# [Work to be completed]
Copy the part of the value-added scores text starting at "expressed in grade" and ending at "to the calculation.", substituting "label" for "text box" wherever it occurs.

In our previous post, we examined how value-added scores are calculated.  Now let's visualize them.

To calculate a value-added score, we have:
value-added score = actual growth - expected growth

expressed in grade levels per year.  Generally, expected growth is 1 grade level per year, plus or minus a bit for economic hardship and other factors. We're going to start by showing the expected growth at the center of our new graph, marked by a bold vertical line.  Let's say it's 0.85 grade levels / year:

Having expected growth at the center emphasizes that value-added is a difference from this expected growth.  Next, we add the actual growth.  Let's say it was 0.92 grade levels / year:

Finally, we draw a bar between the two, and add a text box with the score to the left of the graph so viewers will see it first.  The separate text box emphasizes that the value-added score is the most important number here, being the result of the calculation.  The actual and expected growth are of secondary
importance, being inputs to the calculation.

# [Information supplied]
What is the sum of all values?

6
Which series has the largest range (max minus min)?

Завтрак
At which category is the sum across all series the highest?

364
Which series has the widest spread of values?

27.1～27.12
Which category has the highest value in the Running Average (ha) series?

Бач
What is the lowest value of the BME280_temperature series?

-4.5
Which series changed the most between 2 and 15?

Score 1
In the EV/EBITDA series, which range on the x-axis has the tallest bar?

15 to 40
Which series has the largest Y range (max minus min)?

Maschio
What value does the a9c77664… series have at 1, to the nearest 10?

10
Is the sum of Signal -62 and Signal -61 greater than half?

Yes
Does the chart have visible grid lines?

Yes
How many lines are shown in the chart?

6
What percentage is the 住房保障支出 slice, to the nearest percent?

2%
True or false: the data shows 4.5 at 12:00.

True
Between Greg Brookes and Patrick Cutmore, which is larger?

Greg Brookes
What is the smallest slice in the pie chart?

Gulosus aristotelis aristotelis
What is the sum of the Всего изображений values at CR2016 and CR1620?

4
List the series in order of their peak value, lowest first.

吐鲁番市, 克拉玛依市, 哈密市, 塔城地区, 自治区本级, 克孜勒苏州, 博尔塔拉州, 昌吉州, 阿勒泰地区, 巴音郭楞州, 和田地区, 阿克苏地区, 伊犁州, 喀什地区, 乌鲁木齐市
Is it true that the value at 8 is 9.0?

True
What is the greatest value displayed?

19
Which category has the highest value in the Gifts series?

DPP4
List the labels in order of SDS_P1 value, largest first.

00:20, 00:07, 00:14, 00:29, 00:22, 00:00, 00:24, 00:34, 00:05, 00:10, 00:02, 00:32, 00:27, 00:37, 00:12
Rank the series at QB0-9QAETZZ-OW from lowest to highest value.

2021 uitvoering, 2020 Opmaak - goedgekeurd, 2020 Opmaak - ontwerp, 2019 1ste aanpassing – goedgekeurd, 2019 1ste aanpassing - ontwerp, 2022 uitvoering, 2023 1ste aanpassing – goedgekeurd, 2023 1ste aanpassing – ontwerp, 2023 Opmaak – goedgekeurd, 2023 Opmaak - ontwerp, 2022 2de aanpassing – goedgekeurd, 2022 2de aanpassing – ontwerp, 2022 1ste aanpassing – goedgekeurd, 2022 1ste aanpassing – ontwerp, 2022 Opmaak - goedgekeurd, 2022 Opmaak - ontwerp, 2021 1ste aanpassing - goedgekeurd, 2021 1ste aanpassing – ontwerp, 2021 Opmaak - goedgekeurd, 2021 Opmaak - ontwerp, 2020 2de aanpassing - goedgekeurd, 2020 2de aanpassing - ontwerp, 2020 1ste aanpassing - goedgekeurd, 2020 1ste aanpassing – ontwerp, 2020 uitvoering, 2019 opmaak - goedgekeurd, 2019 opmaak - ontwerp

# [Answer]
expressed in grade levels per year.  Generally, expected growth is 1 grade level per year, plus or minus a bit for economic hardship and other factors. We're going to start by showing the expected growth at the center of our new graph, marked by a bold vertical line.  Let's say it's 0.85 grade levels / year:

Having expected growth at the center emphasizes that value-added is a difference from this expected growth.  Next, we add the actual growth.  Let's say it was 0.92 grade levels / year:

Finally, we draw a bar between the two, and add a label with the score to the left of the graph so viewers will see it first.  The separate label emphasizes that the value-added score is the most important number here, being the result of the calculation.  The actual and expected growth are of secondary
importance, being inputs to the calculation.